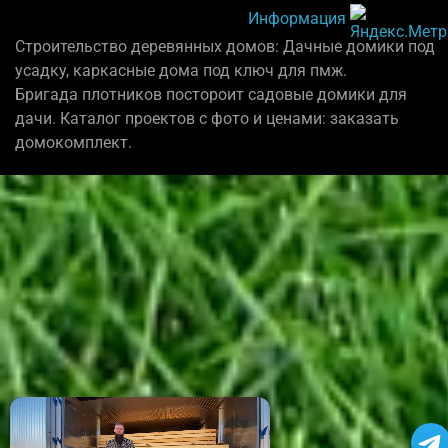
Информация
Строительство деревянных домов: Дачные домики под
усадку, каркасные дома под ключ для пмж.
Бригада плотников постороит садовые домики для
дачи. Каталог проектов с фото и ценами: заказать
домокомплект.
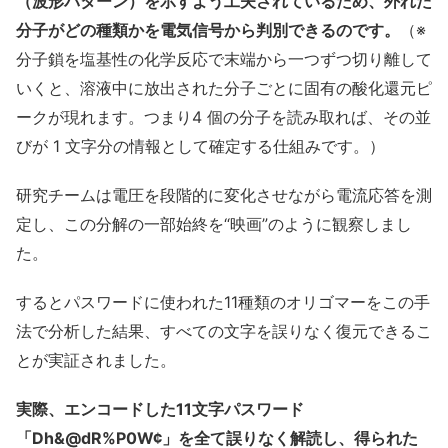
（波形パターン）を示すよう工夫されているため、外れた
分子がどの種類かを電気信号から判別できるのです。
（※
分子鎖を塩基性の化学反応で末端から一つずつ切り離して
いくと、溶液中に放出された分子ごとに固有の酸化還元ピ
ークが現れます。つまり4 個の分子を読み取れば、その並
びが 1 文字分の情報として確定する仕組みです。）
研究チームは電圧を段階的に変化させながら電流応答を測
定し、この分解の一部始終を“映画”のように観察しまし
た。
するとパスワードに使われた11種類のオリゴマーをこの手
法で分析した結果、すべての文字を誤りなく復元できるこ
とが実証されました。
実際、エンコードした11文字パスワード
「Dh&@dR%P0W¢」を全て誤りなく解読し、得られた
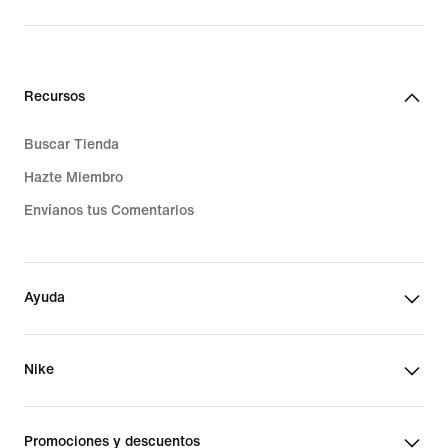
Recursos
Buscar Tienda
Hazte Miembro
Envíanos tus Comentarios
Ayuda
Nike
Promociones y descuentos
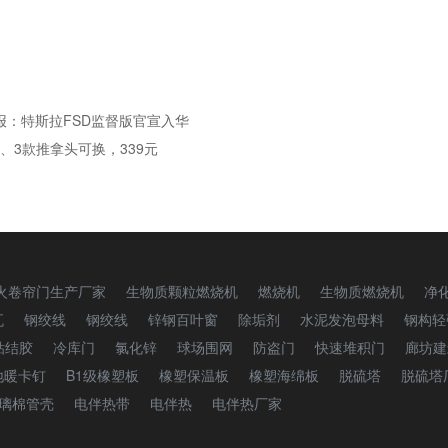
报：特斯拉FSD监督版官宣入华
、3款推拿头可换，339元
火卷帘门生产厂家
生物质颗粒燃烧机
燃烧机
生物质燃烧机
净
瓦
钢绞线
钢绞线
锌钢百叶窗
除垢剂
水泥发泡母料
钢构轻
粘结胶
冷库门
氯化锌
球场围网
防盗门
快速堆积门
廊坊建
地暖卡钉
B1级橡塑板
橡塑保温板
橡塑海绵板
脱硫塔
脱硫塔
璃棉管壳
电伴热带
电伴热
电伴热厂家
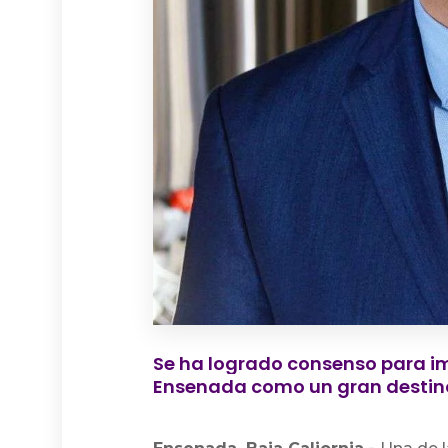
Se ha logrado consenso para im
Ensenada como un gran desti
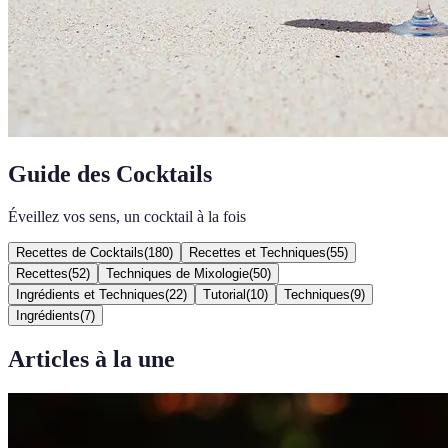
Guide des Cocktails
Éveillez vos sens, un cocktail à la fois
Recettes de Cocktails
(
180
)
Recettes et Techniques
(
55
)
Recettes
(
52
)
Techniques de Mixologie
(
50
)
Ingrédients et Techniques
(
22
)
Tutorial
(
10
)
Techniques
(
9
)
Ingrédients
(
7
)
Articles à la une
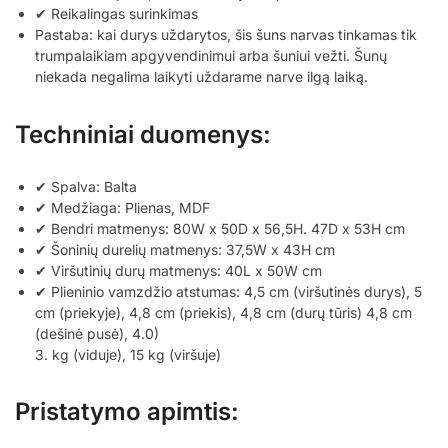
✔ Reikalingas surinkimas
Pastaba: kai durys uždarytos, šis šuns narvas tinkamas tik
trumpalaikiam apgyvendinimui arba šuniui vežti. Šunų
niekada negalima laikyti uždarame narve ilgą laiką.
Techniniai duomenys:
✔ Spalva: Balta
✔ Medžiaga: Plienas, MDF
✔ Bendri matmenys: 80W x 50D x 56,5H. 47D x 53H cm
✔ Šoninių durelių matmenys: 37,5W x 43H cm
✔ Viršutinių durų matmenys: 40L x 50W cm
✔ Plieninio vamzdžio atstumas: 4,5 cm (viršutinės durys), 5
cm (priekyje), 4,8 cm (priekis), 4,8 cm (durų tūris) 4,8 cm
(dešinė pusė), 4.0)
3. kg (viduje), 15 kg (viršuje)
Pristatymo apimtis:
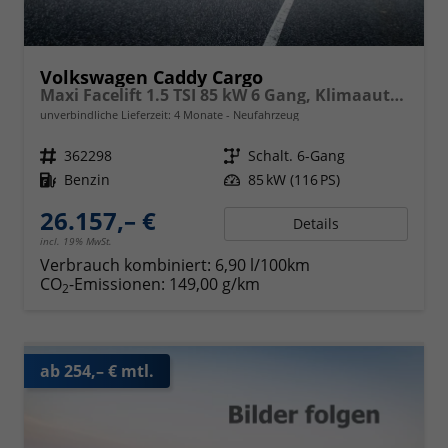
Volkswagen Caddy Cargo
Maxi Facelift 1.5 TSI 85 kW 6 Gang, Klimaautomatik, Radio mit Navigationsvorbereitung, App Connect Wireless, AHK Vorbereitung, Assistenzsysteme, PDC v+h, GRA, Light Assist, Außenspiegel elektr. kllappar
unverbindliche Lieferzeit:
4 Monate
Neufahrzeug
Fahrzeugnr.
362298
Getriebe
Schalt. 6-Gang
Kraftstoff
Benzin
Leistung
85 kW (116 PS)
26.157,– €
Details
incl. 19% MwSt.
Verbrauch kombiniert:
6,90 l/100km
CO
-Emissionen:
149,00 g/km
2
ab 254,– € mtl.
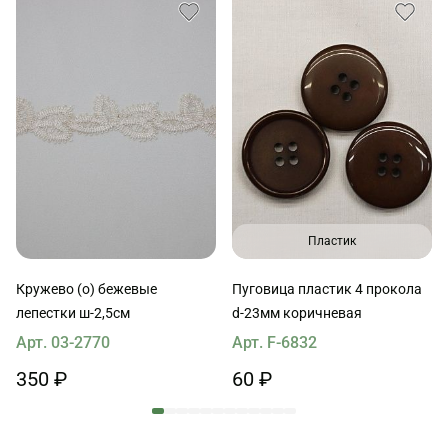
Пластик
Кружево (о) бежевые
Пуговица пластик 4 прокола
лепестки ш-2,5см
d-23мм коричневая
Арт. 03-2770
Арт. F-6832
350 ₽
60 ₽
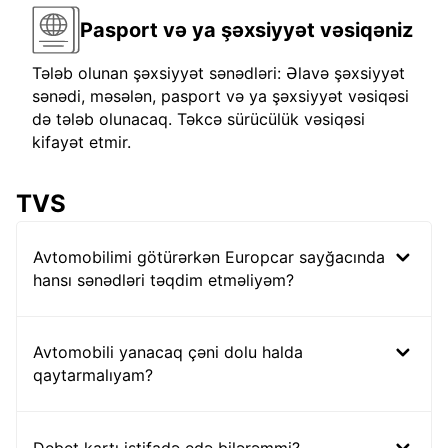
Pasport və ya şəxsiyyət vəsiqəniz
Tələb olunan şəxsiyyət sənədləri: Əlavə şəxsiyyət
sənədi, məsələn, pasport və ya şəxsiyyət vəsiqəsi
də tələb olunacaq. Təkcə sürücülük vəsiqəsi
kifayət etmir.
TVS
Avtomobilimi götürərkən Europcar sayğacında
hansı sənədləri təqdim etməliyəm?
Avtomobili yanacaq çəni dolu halda
qaytarmalıyam?
Debet kartı istifadə edə bilərəmmi?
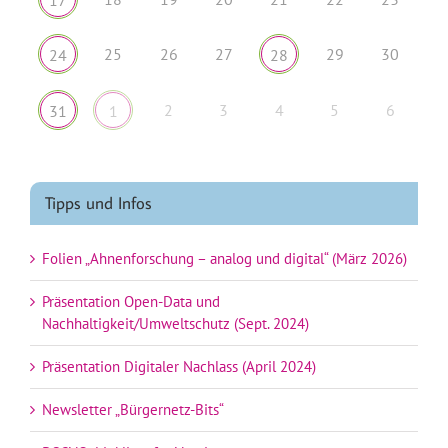
25
26
27
29
30
24
28
2
3
4
5
6
31
1
Tipps und Infos
Folien „Ahnenforschung – analog und digital“ (März 2026)
Präsentation Open-Data und
Nachhaltigkeit/Umweltschutz (Sept. 2024)
Präsentation Digitaler Nachlass (April 2024)
Newsletter „Bürgernetz-Bits“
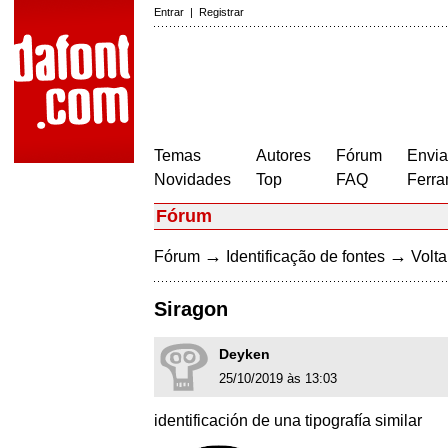
Entrar
|
Registrar
Temas
Autores
Fórum
Envia
Novidades
Top
FAQ
Ferra
Fórum
→
→
Fórum
Identificação de fontes
Volta
Siragon
Deyken
25/10/2019 às 13:03
identificación de una tipografía similar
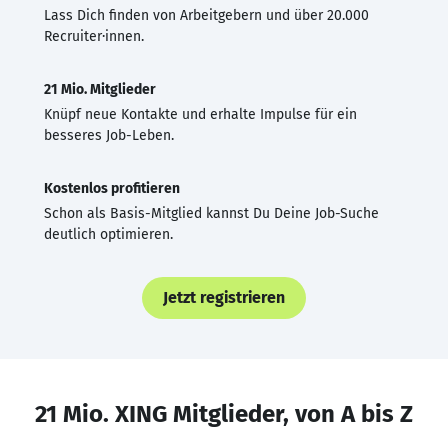
Lass Dich finden von Arbeitgebern und über 20.000
Recruiter·innen.
21 Mio. Mitglieder
Knüpf neue Kontakte und erhalte Impulse für ein
besseres Job-Leben.
Kostenlos profitieren
Schon als Basis-Mitglied kannst Du Deine Job-Suche
deutlich optimieren.
Jetzt registrieren
21 Mio. XING Mitglieder, von A bis Z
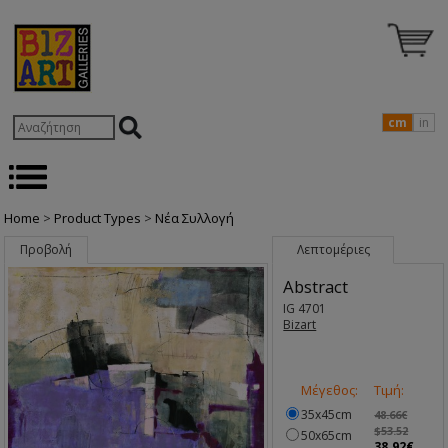
cm
in
Home
>
Product Types
>
Nέα Συλλογή
Προβολή
Λεπτομέριες
Abstract
IG 4701
Bizart
Μέγεθος:
Τιμή:
35x45cm
48.66€
$53.52
50x65cm
38.92€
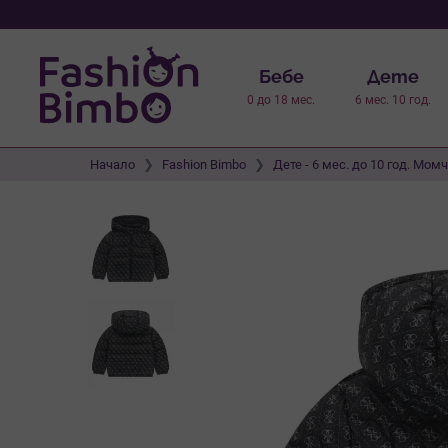
Бебе
Дете
0 до 18 мес.
6 мес. 10 год.
Начало
Fashion Bimbo
Дете - 6 мес. до 10 год. Мом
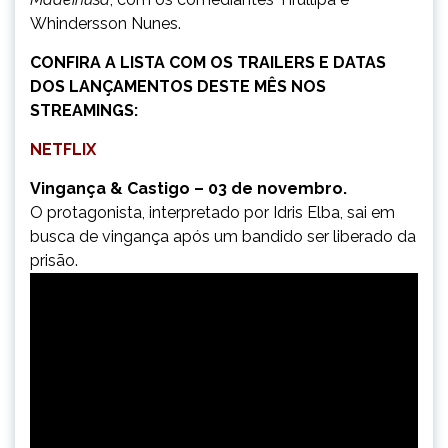
Whindersson Nunes.
CONFIRA A LISTA COM OS TRAILERS E DATAS
DOS LANÇAMENTOS DESTE MÊS NOS
STREAMINGS:
NETFLIX
Vingança & Castigo – 03 de novembro.
O protagonista, interpretado por Idris Elba, sai em
busca de vingança após um bandido ser liberado da
prisão.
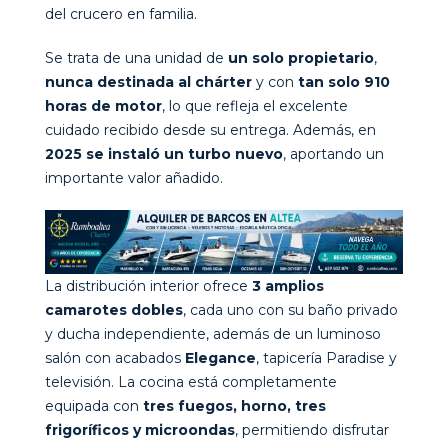
del crucero en familia.
Se trata de una unidad de
un solo propietario
,
nunca destinada al chárter
y con
tan solo 910
horas de motor
, lo que refleja el excelente
cuidado recibido desde su entrega. Además, en
2025 se instaló un turbo nuevo
, aportando un
importante valor añadido.
La distribución interior ofrece
3 amplios
camarotes dobles
, cada uno con su baño privado
y ducha independiente, además de un luminoso
salón con acabados
Elegance
, tapicería Paradise y
televisión. La cocina está completamente
equipada con
tres fuegos, horno, tres
frigoríficos y microondas
, permitiendo disfrutar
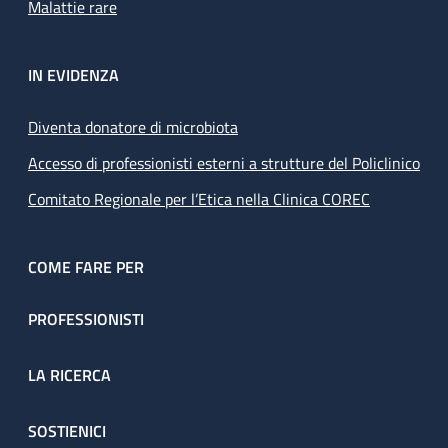
Malattie rare
IN EVIDENZA
Diventa donatore di microbiota
Accesso di professionisti esterni a strutture del Policlinico
Comitato Regionale per l’Etica nella Clinica COREC
COME FARE PER
PROFESSIONISTI
LA RICERCA
SOSTIENICI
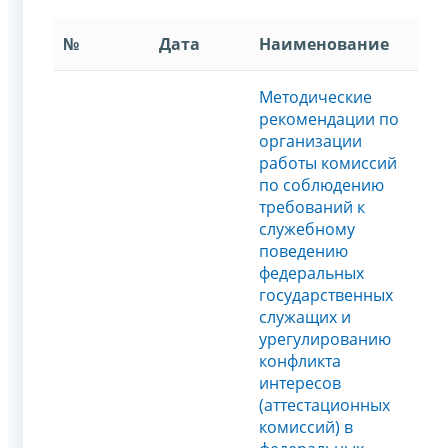
№
Дата
Наименование
Методические
рекомендации по
организации
работы комиссий
по соблюдению
требований к
служебному
поведению
федеральных
государственных
служащих и
урегулированию
конфликта
интересов
(аттестационных
комисcий) в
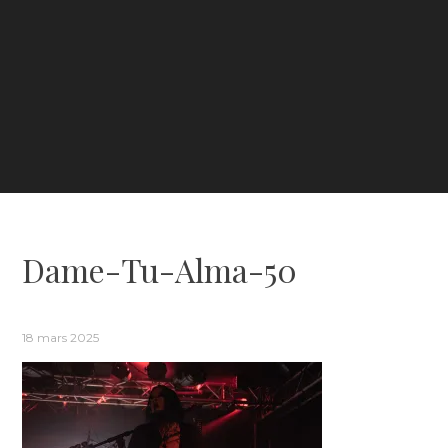
Dame-Tu-Alma-50
18 mars 2025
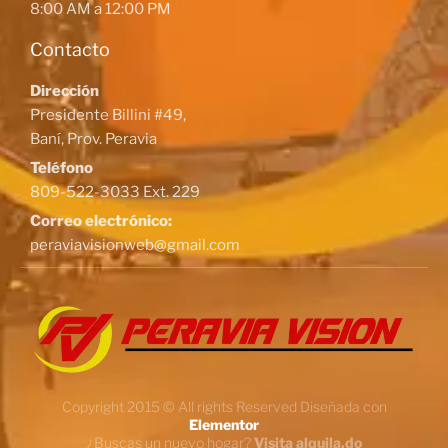
8:00 AM a 12:00 PM
Contacto
Dirección
Presidente Billini #49,
Baní, Prov. Peravia
Teléfono
809-522-3033 Ext. 229
Correo electrónico:
peraviavisionweb@gmail.com
Copyright 2015 © All rights Reserved Diseñada con
Elementor
¿Buscas un nuevo hogar?
Visita alquila.do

= = = =

Please show each line above that contains the word "nuevo".

# SOLUTION BELOW
2025 se instaló un turbo nuevo
¿Buscas un nuevo hogar?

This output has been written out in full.